Emile Prüm était leur héros, Prüm, le châtelain de Clervaux, l’héritier politique de l’abbé Fallize. Prüm, le catholique ultramontain, l’homme de la loi scolaire de 1898 et du monument des « Klöppelkrieger », l’ennemi de l’industrie, l’homme qui avait appelé au secours les industriels de la Ruhr pour saler la facture des concessions minières. Le vieux Prüm avait accompagné en 1914 les convois de vivres de la Fédération des associations agricoles locales pour la Belgique martyre et qui avait ensuite lancé des pamphlets contre les crimes de l’armée allemande et le silence des catholiques allemands.1
Prüm était revenu des geôles allemandes ! Il s’adressait, le dimanche 17 novembre, à ses fidèles à Ettelbruck. Le Tageblatt le salua, légèrement ironique : « Auf einer Treppe aber, im inneren Hof des Mädchenpensionats stand Emil Prüm, wie damals als es den Sturm gegen Industrie und Schulgesetz galt, und um ihn standen in einigen hundert Exemplaren die Söhne des Öslings, die von ihren Pastörchen zu einer unblutigen Klöppelaktion nach Ettelbrück getrommelt waren. […] Da stand er denn, etwas abgemagert, mit dem durch die dreijährige Gefangenschaft ausgeprägten Duldergesicht. »2
Prüm était entouré d’Hubert Loutsch et de Mgr Frédéric Mack. Il appelait les paysans de l’Œsling à arrêter les bolcheviks sur la frontière de l’Our et à défendre une dynastie liée au peuple contre les agissements de la ploutocratie internationale. La ploutocratie ou le règne de l’argent était quelque chose de pire que le capitalisme, une perversion morale.

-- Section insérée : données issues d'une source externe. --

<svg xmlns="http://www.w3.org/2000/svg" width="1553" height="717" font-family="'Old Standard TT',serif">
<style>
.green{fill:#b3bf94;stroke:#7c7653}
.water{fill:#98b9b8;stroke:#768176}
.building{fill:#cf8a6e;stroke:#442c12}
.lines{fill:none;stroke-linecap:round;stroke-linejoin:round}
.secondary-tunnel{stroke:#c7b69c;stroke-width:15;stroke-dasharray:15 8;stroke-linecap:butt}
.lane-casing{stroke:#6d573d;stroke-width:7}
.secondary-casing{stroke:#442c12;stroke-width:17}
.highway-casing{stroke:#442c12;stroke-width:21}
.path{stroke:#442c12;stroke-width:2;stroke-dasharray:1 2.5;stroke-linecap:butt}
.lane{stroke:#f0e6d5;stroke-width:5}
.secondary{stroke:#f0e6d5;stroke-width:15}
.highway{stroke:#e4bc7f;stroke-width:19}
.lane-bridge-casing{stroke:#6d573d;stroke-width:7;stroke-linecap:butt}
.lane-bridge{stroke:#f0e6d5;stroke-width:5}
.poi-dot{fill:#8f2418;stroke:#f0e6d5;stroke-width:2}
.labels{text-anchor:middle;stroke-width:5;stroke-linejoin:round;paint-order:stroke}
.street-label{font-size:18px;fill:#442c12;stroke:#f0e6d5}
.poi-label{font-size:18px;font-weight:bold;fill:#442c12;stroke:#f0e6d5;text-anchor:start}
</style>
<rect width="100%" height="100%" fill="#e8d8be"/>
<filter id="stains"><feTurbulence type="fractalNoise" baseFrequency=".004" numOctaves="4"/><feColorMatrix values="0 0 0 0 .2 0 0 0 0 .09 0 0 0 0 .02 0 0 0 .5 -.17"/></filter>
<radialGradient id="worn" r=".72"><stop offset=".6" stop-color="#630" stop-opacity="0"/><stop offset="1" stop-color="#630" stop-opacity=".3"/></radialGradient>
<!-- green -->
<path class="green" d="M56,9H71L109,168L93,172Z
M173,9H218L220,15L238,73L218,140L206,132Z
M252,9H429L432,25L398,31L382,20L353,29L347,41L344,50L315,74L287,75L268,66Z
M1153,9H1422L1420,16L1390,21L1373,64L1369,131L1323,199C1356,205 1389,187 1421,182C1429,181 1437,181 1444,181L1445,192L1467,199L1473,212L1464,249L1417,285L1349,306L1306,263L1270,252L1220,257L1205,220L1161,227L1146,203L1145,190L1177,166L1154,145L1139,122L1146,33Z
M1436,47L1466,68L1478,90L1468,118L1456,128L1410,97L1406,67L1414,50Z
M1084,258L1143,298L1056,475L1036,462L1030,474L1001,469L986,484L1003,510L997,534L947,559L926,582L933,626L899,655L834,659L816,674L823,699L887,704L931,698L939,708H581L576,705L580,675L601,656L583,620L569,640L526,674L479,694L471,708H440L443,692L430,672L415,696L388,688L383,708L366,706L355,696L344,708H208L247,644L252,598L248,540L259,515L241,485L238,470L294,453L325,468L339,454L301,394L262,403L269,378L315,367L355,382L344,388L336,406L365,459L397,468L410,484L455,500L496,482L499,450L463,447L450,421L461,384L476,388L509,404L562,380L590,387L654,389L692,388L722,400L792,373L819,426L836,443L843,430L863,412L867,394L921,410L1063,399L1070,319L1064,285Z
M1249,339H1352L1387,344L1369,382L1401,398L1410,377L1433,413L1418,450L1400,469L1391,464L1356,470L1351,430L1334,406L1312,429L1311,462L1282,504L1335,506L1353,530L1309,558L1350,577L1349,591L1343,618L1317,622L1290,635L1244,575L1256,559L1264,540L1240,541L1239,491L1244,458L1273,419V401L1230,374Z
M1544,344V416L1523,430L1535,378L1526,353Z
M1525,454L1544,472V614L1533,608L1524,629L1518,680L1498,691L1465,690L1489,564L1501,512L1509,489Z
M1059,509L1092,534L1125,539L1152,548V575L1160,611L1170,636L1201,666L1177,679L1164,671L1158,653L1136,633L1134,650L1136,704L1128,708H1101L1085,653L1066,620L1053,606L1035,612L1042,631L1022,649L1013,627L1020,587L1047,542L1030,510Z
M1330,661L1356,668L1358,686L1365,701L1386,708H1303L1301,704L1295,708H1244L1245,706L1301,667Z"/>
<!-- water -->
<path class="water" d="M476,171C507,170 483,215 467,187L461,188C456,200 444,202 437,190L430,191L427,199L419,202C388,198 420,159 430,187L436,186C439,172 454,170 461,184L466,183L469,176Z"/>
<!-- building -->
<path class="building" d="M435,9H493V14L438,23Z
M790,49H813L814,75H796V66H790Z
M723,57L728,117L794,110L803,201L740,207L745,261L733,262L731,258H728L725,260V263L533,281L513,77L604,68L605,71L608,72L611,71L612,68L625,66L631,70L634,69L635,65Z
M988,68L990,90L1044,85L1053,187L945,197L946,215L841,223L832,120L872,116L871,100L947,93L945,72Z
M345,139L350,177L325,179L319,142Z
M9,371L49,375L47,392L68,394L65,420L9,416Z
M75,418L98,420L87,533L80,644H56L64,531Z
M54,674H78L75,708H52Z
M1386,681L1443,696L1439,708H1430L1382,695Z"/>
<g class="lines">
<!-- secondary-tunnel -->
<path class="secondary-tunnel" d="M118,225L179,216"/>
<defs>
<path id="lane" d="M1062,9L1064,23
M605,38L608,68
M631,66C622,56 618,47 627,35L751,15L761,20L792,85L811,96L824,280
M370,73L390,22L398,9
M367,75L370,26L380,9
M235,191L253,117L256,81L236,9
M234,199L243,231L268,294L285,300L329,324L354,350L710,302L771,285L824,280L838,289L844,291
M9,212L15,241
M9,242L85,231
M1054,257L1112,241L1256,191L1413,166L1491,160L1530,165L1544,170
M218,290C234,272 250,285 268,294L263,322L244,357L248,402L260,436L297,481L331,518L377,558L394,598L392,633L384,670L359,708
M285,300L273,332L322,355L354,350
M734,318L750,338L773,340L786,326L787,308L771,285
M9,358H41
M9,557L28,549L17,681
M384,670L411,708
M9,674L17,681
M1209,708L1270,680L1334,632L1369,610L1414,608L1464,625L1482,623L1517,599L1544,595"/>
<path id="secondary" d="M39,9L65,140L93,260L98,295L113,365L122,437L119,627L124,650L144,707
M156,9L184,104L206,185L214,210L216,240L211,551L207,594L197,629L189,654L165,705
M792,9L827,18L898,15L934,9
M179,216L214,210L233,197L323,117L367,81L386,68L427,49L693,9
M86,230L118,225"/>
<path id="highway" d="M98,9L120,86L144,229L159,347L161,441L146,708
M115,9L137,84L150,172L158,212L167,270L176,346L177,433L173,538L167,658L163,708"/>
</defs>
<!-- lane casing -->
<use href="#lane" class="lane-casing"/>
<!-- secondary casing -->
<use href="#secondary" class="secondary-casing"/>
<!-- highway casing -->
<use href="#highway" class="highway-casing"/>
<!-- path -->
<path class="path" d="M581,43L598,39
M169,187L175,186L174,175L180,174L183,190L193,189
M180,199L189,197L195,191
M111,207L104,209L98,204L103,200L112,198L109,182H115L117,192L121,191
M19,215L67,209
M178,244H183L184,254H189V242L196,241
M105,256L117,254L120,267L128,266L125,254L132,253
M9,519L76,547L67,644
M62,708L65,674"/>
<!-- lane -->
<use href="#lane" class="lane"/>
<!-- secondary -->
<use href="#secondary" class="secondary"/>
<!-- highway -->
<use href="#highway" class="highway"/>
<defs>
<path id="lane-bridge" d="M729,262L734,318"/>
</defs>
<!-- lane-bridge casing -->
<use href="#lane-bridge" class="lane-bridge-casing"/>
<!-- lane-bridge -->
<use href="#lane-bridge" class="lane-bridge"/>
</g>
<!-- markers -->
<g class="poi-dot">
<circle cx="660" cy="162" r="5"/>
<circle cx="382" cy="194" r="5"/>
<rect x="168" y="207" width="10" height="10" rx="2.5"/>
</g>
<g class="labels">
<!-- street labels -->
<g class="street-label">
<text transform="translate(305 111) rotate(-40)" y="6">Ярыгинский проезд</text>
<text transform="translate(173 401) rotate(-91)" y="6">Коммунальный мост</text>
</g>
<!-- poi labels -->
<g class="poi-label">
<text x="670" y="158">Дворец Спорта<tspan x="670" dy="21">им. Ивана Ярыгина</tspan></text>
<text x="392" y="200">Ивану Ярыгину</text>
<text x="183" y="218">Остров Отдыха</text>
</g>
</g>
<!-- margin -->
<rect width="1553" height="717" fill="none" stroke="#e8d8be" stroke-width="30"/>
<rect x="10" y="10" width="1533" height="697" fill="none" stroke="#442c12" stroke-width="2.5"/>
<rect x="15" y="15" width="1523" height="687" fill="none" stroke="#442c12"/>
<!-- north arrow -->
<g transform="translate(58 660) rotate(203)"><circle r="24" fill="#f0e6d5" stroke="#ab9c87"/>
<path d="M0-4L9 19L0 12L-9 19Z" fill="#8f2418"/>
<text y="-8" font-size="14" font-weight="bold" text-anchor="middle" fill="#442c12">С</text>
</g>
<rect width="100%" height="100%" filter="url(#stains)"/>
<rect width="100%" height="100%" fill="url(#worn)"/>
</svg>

Au premier rang se tenaient les notables du parti de la droite avec le jeune et ambitieux Bech, un peu à l’écart une vingtaine de militants de la section syndicale d’Ettelbruck, un ruban rouge à la boutonnière. La réunion d’Ettelbruck n’avait pas rassemblé des foules énormes, mais le danger d’une polarisation de l’opinion publique se dessinait à l’horizon. Les trois orateurs étaient représentatifs des trois courants de la droite catholique, souvent opposés, pour une fois réunis. Hubert Loutsch, que la grande-duchesse avait voulu imposer en 1915 à la tête du gouvernement, était l’homme de la bourgeoisie catholique, des familles de brasseurs de Neudorf et Clausen et des notaires de campagne. Frédéric Mack était le patron de la Fédération des associations populaires, les « Volksvereine », organisation tentaculaire construite sur le modèle allemand, avec ses innombrables ramifications, son implantation au niveau des paroisses et son encadrement clérical. La Luxemburger Zeitung était inquiète « In Öslinger Bauernkreisen speziell schien gestern etwas wie Klöppelkriegshefe zu gären, ein Bedürfnis, mit Gott für Fürstin und Vaterland dreinzuschlagen. »3
La fermentation politique était aussi, semblait-t-il, à l’œuvre dans la classe ouvrière. Le mercredi 13 novembre, les ouvriers de Dudelange s’étaient réunis dans la salle Thiel-Weber à l’appel du conseil ouvrier et paysan de la capitale. Dudelange était restée une monarchie absolue sous le règne d’Emile Mayrisch, directeur de l’usine puis directeur général de l’Arbed. Mayrisch avait fait tout pour ses ouvriers, il avait construit des logements, des cantines, des économats et créé des assurances-pensions. C’était un homme généreux, mais il n’hésitait pas à priver de ces bienfaits ceux qui lui manquaient de reconnaissance, s’opposaient à ses ordres ou adhéraient à un syndicat. La nouvelle classe ouvrière qui se retrouvait dans cette usine moderne avait gardé ses racines paysannes. Il n’y avait à Dudelange que deux pouvoirs, l’usine et l’église, et deux populations, celle du village et celle immigrée et instable de la Petite Italie.
La réunion du 13 novembre commença avec retard, les organisateurs ayant été retenus à la Chambre. La salle était archicomble, impatiente, énervée. Le premier à prendre la parole était Nic Biever, 24 ans, fils de mineur, cadet de 11 enfants, depuis juillet 1917 secrétaire de la section locale du « Berg- und Hüttenarbeiterverband ». Le deuxième était Jean-Baptiste Rock, le secrétaire des cercles ouvriers catholiques, le troisième Jean Friedrich, instituteur, correspondant du Luxemburger Wort et chef local du « Jünglingsverein ».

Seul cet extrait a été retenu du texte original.